● Dataset extract
┄┄┄┄┄┄┄┄┄┄┄┄┄┄┄┄┄┄┄┄
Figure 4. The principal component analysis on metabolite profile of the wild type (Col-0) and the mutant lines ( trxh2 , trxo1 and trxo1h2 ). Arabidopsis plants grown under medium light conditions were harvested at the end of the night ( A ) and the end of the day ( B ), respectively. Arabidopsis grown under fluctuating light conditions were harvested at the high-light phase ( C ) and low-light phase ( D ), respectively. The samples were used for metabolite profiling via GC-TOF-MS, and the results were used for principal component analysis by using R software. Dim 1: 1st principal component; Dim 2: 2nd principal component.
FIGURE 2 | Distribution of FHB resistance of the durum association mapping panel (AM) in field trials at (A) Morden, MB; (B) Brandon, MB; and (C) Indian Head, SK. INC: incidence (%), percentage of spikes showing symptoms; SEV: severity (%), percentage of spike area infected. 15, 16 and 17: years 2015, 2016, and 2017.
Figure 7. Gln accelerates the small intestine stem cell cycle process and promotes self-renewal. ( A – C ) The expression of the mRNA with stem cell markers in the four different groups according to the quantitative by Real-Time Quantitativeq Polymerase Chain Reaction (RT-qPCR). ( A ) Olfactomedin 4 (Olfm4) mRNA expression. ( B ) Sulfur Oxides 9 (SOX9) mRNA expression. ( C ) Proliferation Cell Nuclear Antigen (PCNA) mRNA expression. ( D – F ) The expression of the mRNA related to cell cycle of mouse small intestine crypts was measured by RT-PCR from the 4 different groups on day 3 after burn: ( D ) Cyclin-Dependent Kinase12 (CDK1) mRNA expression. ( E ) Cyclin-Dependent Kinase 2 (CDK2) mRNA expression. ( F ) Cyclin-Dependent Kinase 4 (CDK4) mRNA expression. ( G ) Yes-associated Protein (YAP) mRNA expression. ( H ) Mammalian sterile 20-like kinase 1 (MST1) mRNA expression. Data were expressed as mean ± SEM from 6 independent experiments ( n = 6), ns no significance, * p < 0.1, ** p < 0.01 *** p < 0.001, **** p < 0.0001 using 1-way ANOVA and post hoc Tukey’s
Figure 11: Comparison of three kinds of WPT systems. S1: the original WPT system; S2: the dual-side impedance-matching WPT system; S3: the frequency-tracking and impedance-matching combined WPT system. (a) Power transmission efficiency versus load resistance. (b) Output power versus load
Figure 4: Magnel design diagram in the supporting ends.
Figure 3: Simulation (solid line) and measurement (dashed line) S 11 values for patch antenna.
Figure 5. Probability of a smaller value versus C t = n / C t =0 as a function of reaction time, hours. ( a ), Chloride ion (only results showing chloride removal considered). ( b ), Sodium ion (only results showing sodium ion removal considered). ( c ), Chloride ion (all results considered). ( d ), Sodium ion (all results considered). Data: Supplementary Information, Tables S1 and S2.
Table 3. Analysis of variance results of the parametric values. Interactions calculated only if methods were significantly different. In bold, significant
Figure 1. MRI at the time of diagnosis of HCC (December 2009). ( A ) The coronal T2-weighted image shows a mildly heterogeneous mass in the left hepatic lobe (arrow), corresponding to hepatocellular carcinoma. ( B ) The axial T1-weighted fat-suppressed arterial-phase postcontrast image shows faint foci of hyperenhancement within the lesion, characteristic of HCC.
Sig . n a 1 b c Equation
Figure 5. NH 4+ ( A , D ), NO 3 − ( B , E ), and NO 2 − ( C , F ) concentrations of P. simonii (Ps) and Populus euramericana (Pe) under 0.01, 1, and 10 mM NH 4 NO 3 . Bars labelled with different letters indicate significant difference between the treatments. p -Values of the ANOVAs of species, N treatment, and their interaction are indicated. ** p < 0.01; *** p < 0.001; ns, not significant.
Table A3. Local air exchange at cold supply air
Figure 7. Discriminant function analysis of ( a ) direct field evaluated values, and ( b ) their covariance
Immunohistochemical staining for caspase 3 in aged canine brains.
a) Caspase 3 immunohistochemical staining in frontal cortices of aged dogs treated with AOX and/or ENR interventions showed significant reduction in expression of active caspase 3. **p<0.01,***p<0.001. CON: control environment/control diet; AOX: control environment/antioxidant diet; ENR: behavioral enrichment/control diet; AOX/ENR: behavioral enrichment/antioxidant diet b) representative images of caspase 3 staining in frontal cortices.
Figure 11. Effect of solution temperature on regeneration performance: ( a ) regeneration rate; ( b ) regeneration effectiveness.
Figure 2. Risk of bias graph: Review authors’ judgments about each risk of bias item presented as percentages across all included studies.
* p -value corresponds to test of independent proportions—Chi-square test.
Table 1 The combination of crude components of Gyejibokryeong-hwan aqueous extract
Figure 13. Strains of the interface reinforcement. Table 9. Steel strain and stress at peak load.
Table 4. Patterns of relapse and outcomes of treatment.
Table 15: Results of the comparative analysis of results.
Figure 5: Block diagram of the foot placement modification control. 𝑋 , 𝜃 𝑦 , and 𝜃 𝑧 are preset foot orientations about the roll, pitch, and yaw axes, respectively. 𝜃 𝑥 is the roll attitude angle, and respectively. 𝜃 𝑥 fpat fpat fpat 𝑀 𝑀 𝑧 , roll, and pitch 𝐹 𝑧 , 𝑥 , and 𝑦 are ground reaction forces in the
┄┄┄┄┄┄┄┄┄┄┄┄┄┄┄┄┄┄┄┄
Your answer must be one number: the count of lines in the entries that contain the string "showing".

● Your response
2